Computer scientists at Loughborough University have collaborated with engineering consultancy Cundall on developing an artificial intelligence (AI) system that can rapidly predict building energy rates.
Building emissions rates (BER) are an important component of calculating energy performance and efficiency in buildings, and are required for the completion of a building’s energy performance certificate (EPC).

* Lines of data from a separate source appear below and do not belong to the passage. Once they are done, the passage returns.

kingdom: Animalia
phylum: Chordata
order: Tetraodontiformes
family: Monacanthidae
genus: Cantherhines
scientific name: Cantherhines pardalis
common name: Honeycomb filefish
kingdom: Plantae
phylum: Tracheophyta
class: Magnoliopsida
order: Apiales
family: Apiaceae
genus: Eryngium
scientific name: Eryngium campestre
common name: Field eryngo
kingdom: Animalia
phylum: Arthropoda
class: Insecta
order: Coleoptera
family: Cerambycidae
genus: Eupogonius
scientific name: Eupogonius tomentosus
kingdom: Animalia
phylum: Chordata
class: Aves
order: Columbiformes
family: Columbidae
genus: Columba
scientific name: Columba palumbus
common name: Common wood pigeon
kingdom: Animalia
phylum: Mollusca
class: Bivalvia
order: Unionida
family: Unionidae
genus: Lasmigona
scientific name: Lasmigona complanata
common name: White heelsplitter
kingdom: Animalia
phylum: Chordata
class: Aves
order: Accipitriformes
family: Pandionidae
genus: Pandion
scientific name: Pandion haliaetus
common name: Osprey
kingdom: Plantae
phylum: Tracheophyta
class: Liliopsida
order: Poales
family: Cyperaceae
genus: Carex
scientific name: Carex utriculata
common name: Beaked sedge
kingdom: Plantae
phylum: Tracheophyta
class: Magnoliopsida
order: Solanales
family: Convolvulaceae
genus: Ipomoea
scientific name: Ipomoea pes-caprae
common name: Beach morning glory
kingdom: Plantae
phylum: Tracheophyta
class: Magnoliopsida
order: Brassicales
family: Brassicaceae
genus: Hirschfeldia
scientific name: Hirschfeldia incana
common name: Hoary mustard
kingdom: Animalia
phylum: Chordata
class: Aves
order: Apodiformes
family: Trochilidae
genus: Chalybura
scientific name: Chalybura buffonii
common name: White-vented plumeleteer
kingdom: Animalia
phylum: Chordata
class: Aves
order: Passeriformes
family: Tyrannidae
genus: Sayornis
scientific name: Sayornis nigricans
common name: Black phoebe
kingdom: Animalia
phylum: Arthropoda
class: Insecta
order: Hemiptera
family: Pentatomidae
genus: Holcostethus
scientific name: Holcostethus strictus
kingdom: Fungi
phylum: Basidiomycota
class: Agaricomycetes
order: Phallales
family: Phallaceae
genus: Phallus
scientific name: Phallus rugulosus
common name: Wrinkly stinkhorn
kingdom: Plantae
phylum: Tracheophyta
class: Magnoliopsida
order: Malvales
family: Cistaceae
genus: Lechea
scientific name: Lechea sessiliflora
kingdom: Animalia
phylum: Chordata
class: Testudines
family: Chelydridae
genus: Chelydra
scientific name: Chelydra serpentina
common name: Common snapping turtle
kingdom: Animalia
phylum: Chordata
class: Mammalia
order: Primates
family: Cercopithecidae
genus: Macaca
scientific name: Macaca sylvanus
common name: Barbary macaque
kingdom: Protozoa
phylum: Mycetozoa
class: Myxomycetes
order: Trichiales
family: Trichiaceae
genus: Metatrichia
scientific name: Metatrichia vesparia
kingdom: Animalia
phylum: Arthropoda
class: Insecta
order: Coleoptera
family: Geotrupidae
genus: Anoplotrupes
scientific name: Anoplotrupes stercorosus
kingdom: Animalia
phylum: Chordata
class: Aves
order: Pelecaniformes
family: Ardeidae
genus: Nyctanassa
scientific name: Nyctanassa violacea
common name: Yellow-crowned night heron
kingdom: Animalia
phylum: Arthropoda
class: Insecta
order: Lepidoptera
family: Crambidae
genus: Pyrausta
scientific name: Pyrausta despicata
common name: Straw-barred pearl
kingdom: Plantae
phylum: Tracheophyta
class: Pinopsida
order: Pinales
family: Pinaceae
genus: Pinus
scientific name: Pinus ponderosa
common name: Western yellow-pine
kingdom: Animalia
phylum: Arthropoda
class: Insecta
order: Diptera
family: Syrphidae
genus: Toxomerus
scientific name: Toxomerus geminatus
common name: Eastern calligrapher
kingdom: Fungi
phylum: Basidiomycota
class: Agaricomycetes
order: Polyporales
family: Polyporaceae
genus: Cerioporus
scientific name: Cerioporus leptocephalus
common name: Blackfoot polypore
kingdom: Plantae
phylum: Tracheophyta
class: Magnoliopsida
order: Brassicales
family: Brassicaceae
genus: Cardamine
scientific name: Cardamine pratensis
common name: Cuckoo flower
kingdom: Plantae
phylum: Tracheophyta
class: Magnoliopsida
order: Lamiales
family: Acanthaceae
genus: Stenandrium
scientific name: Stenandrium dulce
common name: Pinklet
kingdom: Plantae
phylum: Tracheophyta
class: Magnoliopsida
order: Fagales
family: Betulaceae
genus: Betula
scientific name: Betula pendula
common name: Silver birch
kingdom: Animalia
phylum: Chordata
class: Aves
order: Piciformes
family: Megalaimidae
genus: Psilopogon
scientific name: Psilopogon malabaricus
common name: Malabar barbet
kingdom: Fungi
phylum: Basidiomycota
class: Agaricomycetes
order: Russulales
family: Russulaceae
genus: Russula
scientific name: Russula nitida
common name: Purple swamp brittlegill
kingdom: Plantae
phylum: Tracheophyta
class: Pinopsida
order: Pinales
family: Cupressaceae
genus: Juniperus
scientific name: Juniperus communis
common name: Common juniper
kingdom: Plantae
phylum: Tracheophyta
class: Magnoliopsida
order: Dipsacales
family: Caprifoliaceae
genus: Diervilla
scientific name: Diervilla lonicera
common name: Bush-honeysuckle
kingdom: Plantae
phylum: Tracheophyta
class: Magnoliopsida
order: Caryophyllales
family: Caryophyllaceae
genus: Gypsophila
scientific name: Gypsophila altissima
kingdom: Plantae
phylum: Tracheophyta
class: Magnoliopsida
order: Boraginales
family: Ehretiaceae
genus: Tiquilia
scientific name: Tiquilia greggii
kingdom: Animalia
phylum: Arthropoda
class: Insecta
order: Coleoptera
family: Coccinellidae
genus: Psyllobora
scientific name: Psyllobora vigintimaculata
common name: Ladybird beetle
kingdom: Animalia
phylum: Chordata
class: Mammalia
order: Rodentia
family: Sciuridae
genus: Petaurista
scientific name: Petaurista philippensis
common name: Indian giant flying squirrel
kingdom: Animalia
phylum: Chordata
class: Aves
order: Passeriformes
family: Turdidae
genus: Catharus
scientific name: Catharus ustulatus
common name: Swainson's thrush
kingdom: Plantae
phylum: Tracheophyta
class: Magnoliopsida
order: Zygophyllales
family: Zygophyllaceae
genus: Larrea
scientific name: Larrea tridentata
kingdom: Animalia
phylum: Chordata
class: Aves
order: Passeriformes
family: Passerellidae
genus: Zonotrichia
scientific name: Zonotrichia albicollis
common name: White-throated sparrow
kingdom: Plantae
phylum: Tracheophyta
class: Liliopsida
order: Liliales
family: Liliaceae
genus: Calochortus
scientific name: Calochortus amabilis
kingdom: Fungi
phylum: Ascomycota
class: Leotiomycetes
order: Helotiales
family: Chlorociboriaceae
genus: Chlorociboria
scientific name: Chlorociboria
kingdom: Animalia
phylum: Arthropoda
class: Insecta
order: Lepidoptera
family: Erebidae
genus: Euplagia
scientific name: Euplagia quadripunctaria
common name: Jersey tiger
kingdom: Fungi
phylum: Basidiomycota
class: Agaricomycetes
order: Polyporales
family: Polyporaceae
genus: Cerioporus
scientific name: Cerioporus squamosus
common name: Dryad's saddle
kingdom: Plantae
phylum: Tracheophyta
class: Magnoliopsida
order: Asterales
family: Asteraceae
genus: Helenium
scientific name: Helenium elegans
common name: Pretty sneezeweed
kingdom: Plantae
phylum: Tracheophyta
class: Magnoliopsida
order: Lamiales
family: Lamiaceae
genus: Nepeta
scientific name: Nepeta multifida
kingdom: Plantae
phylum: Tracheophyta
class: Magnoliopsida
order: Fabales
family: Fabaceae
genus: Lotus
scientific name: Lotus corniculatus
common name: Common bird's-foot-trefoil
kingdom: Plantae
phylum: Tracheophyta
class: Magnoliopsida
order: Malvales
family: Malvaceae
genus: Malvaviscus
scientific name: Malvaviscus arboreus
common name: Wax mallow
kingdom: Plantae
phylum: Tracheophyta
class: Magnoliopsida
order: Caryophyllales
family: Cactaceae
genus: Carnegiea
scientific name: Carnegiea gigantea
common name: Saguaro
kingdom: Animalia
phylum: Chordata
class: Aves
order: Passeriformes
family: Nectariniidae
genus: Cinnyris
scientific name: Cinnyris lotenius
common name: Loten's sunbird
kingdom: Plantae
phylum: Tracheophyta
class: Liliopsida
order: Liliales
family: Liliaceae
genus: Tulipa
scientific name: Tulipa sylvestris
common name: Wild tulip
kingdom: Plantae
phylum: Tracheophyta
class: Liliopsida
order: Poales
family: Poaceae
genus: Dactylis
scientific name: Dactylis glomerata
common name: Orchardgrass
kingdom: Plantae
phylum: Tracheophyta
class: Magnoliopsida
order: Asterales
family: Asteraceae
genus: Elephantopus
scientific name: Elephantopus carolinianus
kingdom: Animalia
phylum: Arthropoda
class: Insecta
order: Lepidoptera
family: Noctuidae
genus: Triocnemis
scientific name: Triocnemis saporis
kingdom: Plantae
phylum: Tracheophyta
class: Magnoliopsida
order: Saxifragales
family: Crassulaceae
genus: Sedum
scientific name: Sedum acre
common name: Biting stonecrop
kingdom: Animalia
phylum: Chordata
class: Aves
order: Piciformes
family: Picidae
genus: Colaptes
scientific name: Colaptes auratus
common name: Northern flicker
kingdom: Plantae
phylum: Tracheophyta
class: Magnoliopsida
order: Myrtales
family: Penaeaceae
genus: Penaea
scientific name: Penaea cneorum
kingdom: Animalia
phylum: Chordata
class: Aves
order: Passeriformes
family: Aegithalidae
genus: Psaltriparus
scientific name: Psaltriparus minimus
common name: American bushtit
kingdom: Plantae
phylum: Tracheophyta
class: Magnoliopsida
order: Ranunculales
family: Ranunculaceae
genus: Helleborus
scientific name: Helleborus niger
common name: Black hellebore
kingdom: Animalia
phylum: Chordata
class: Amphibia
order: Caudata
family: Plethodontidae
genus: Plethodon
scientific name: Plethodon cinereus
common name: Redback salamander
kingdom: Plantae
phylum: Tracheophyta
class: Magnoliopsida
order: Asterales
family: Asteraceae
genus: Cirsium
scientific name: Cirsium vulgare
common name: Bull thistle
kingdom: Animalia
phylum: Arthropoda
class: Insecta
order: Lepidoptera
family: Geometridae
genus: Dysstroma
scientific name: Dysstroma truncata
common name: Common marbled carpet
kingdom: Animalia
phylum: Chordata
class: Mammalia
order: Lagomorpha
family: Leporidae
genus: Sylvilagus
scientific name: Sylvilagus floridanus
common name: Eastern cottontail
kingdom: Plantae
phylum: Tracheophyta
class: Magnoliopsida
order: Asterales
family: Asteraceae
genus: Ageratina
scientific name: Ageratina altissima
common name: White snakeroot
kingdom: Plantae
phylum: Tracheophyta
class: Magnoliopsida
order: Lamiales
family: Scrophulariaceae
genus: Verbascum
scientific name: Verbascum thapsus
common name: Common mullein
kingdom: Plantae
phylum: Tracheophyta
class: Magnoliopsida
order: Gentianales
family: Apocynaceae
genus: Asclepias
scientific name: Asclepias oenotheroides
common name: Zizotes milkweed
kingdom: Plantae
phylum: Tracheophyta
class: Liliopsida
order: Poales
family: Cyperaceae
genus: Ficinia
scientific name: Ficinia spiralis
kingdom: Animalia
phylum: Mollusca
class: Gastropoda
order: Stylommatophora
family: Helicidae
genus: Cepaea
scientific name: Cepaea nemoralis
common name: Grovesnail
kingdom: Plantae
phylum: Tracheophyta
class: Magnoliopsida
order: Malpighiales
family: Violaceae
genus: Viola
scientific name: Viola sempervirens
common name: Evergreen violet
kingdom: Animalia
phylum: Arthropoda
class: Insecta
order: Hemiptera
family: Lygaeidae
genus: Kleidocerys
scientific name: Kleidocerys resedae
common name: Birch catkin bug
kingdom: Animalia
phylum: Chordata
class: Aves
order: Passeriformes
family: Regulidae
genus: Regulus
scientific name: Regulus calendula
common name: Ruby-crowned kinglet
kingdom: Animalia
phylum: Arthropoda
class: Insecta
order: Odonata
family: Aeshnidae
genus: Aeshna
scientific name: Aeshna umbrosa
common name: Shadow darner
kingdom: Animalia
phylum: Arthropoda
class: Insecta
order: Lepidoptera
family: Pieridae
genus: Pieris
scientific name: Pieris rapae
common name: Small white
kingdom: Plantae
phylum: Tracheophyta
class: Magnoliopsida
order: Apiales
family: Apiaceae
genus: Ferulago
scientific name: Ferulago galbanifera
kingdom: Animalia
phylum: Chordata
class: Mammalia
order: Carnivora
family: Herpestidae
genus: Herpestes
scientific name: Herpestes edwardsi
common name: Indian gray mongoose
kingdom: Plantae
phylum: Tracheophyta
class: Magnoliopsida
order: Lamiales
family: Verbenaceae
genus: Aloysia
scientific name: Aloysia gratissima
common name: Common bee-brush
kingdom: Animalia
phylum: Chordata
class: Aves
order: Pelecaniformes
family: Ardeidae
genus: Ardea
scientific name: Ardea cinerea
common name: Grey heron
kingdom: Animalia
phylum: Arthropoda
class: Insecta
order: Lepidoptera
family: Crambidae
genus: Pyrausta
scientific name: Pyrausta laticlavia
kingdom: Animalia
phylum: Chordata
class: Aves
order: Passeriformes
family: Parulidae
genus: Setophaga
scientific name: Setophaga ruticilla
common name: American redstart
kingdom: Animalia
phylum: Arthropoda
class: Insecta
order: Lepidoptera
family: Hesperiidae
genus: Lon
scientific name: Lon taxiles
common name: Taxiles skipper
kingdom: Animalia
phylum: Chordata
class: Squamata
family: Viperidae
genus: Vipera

Current methods of producing BERs are generated by manually inputting hundreds of variables, which can take hours to days to generate depending on a building’s complexity.
A research team led by Dr Georgina Cosma and postgraduate student Kareem Ahmed, of Loughborough’s School of Science, now claims to have designed and trained an AI model that can predict BER values of non-domestic buildings in less than a second, with as few as 27 variables with little loss in accuracy.
Dr Cosma described the research as ‘an important first step towards the use of machine learning tools for energy prediction in the UK’, showing how data can ‘improve current processes in the construction industry’.
Created with support from Cundall’s head of research and innovation Edwin Wealend, the AI model was reportedly trained using large-scale data obtained from UK government energy performance assessments.
Researchers said they used a ‘decision tree-based ensemble’ machine algorithm and built and validated the system using 81,137 real data records containing information for non-domestic buildings, such as shops, offices and restaurants, across England from 2019 to 2019. The data contained information including building capacity, location, heating, cooling, lighting and activity.
“Studies on the applications of machine learning on energy prediction of buildings exist, but these are limited, and even though they only make up eight per cent of all buildings, non-domestic buildings account for 20 per cent of UK’s total CO2 emissions,” said Dr Cosma.
Wealend added that the team eventually hopes to build on the techniques developed to predict real operational energy consumption.
“By predicting the energy consumption and emissions of non-domestic buildings quickly and accurately, we can focus our energy on the more important task — reducing energy consumption and reaching Net Zero,” he commented.
Project findings were presented at The Chartered Institution of Building Services Engineers (CIBSE) Technical Symposium 2021 and the paper will be published on CIBSE’s website later this year.